When you die, if you have been a bad person, you work with that through eternity.


----------



## Dewdman42 (May 25, 2020)

hehe. maybe so. hehe. I don't find it that bad, there are a few advantages to using environment midi objects actually. Some disadvantages..I see it as a personal preference, and I'm not even sure what mine is. But the CC99 multiport macros...while they were fine enough a few years ago..they were not without drawbacks..including unnecessary complexity...I feel AU3 is a better alternative to those.. (if you are needing or wanting more than 16 instruments per VePro Instance, otherwise, stick with AU2).


----------



## Dewdman42 (May 25, 2020)

I just ran a quick test with the old multiport macro template. They are not fully compatible with Articulation Sets under LPX 10.5. The keyswitches generated somehow are bypassing the environment and not being transformed (with CC99 inserted), which is necessary for those old templates to work on multi ports.

This is very interesting, because I can't see any reason why the keyswitches would not route through the environment..it doesn't make sense to me right now, but anyway, that appears to be the case.

so as noted before, if you want to use Articulation Sets, either use no more than 16 instruments per VePro instance with the AU2 plugin, or use AU3.


----------



## Amoli (May 25, 2020)

Exactly what the problem is.Finally we get to an agreement.Articulation sets don't work with AU2 but are working fine with AU3 templates.
Now that we figured that out , the big issue with VePro and Logic is not whether to have 16 or 1027 midi channels per instance but the limitations of audio outputs.


----------



## Dewdman42 (May 25, 2020)

Amoli said:


> Articulation sets don't work with AU2 but are working fine with AU3 templates.



Well that's not quite accurate.

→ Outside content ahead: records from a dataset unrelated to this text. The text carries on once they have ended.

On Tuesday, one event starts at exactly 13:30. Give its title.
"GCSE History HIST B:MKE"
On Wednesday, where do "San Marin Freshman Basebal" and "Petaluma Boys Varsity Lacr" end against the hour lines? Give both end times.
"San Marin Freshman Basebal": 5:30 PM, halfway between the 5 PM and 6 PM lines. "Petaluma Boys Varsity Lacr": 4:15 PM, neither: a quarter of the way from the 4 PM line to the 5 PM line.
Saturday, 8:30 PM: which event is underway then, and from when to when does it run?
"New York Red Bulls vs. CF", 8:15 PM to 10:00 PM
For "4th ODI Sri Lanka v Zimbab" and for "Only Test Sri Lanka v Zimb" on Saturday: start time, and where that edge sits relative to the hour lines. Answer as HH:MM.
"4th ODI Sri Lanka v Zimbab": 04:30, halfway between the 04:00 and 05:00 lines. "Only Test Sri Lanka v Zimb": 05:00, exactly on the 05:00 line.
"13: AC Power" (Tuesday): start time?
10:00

Articulation Sets are working fine with AU2. AU2 is limited to 16 midi channels. Articulation Sets are also working with AU3 plugins, which can use much more than 16 midi channels.

Articulation Sets are NOT compatible with VSL's old multiport environment templates because apparently ArticulationSets bypass the environment when it is being used as the track destination.


----------



## Dewdman42 (May 25, 2020)

There is also one more possibility for you to avoid AU3, but I have no experience with it. You can use the VSL Event Input plugin and that can enable more than one midi port using AU2.


----------



## Ashermusic (May 26, 2020)

Dewdman42 said:


> Well that's not quite accurate. Articulation Sets are working fine with AU2. AU2 is limited to 16 midi channels. Articulation Sets are also working with AU3 plugins, which can use much more than 16 midi channels.
> 
> Articulation Sets are NOT compatible with VSL's old multiport environment templates because apparently ArticulationSets bypass the environment when it is being used as the track destination.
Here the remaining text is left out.